Marinated Basil and Garlic Peppers on Goat Cheese Tartines are wonderful open-face sandwiches. They are a great meatless meal for any night of the week.
Course Condiment
Cuisine American
Prep Time 15 minutes
Cook Time 10 minutes
Total Time 25 minutes
Servings 2 sandwich-sized tartines
Author Cara Mangini

Ingredients

  • 2 tablespoons plus 1/2 cup extra-virgin olive oil
  • 2 red bell peppers stemmed, seeded, and thinly sliced into 1/8-inch-thick strips
  • 1 poblano pepper stemmed, seeded, and thinly sliced into 1/8-inch-thick strips
  • 1/2 teaspoon fine sea salt
  • 1/2 cup white balsamic vinegar white wine vinegar, or red wine vinegar
  • 2 garlic cloves thinly sliced
  • 1/2 teaspoon sugar
  • 1/8 teaspoon freshly ground black pepper
  • 1/2 cup loosely packed basil leaves finely sliced
  • 6 large crostini
  • 8 ounces fresh goat cheese or ricotta cheese
  • Flaked sea salt
  • 1/4 cup toasted pine nuts optional

Instructions

  1. Heat the 2 tablespoons of oil in a large skillet over high heat.

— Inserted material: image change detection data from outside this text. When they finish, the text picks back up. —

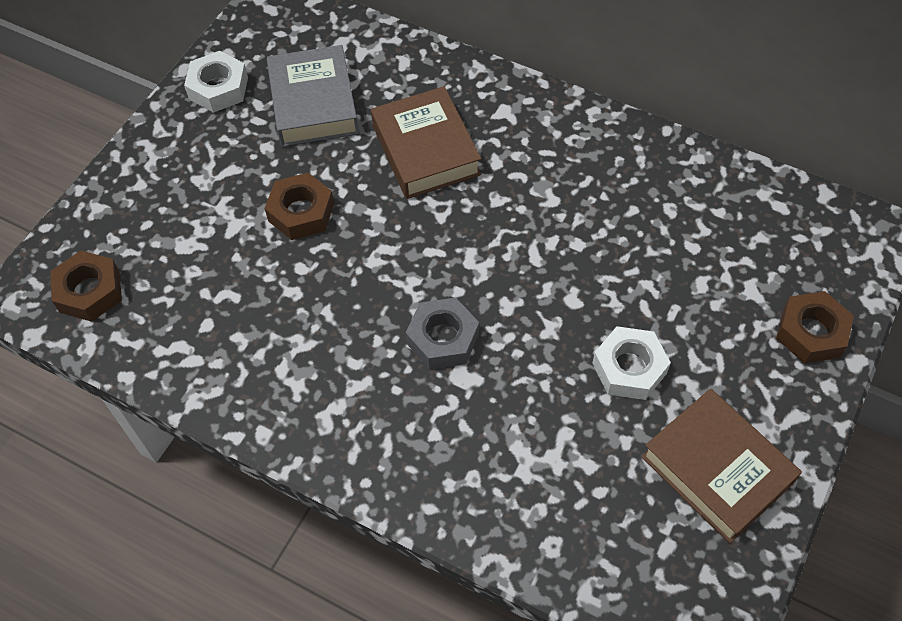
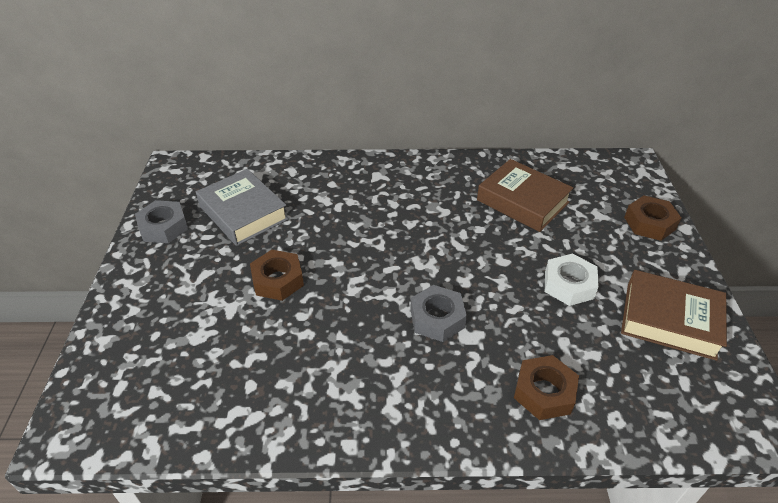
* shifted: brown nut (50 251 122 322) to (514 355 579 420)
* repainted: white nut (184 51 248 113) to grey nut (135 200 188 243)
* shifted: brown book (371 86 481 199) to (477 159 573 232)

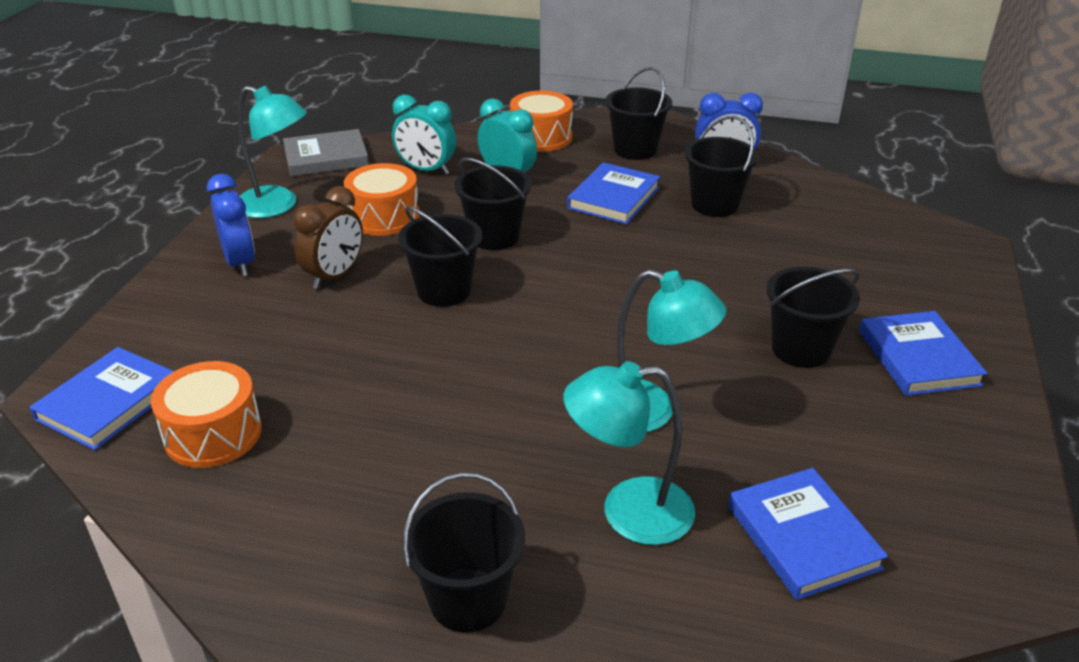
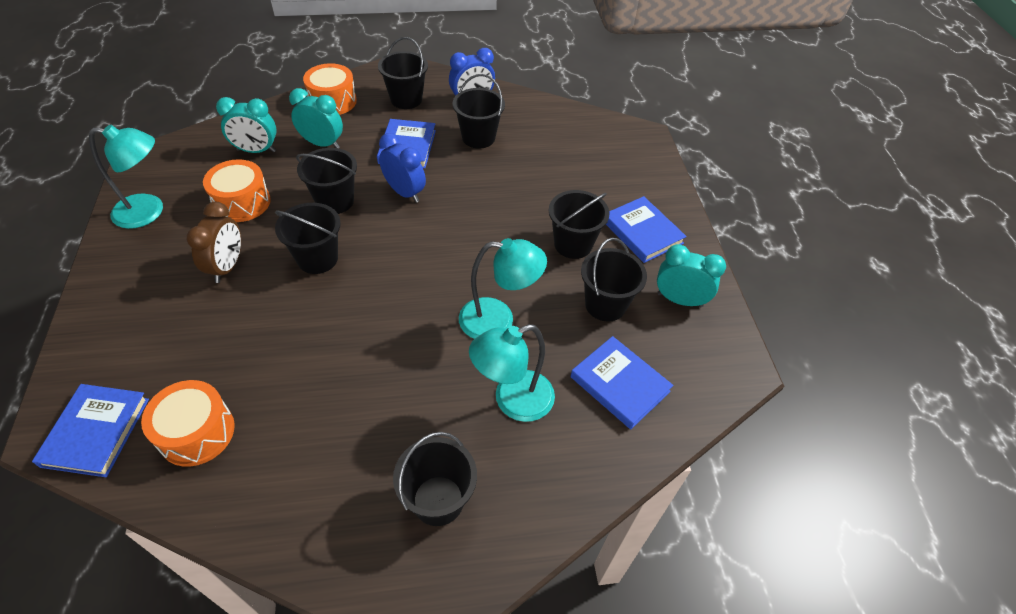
* shifted: blue clock (207 174 255 277) to (379 133 426 203)
* gone: grey book (283 129 369 177)
* new: black bucket (581 238 647 322)
* new: turquoise clock (657 244 726 307)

Add the peppers and 1/4 teaspoon of the fine sea salt and cook, turning often, until the peppers have lost all firmness and started to blacken on the edges, 7 to 10 minutes. Remove from the heat.
  2. Combine the vinegar, garlic, sugar, the remaining 1/4 teaspoon of salt, and the black pepper in a large, wide-mouth jar. Add the warm peppers and stir them until they are fully coated with the vinegar mixture. Let the mixture stand for 30 minutes, then add the remaining 1/2 cup of olive oil and half of the basil. Stir well, and let it stand for another 30 minutes. Serve immediately or, ideally, cover the jar and chill overnight for maximum flavor. You can store the peppers in an airtight container in the refrigerator for up to 1 week.
  3. Before assembling the crostini, bring the marinated peppers to room temperature. Spread the cheese atop the crostini, dividing it evenly, then top with a spoonful of peppers and the remaining basil ribbons. Sprinkle with flaked sea salt and the toasted pine nuts if you wish.

Recipe Notes

You can use another sweet pepper in place of the poblano pepper if you wish.

Time stated does not include time for marinating peppers.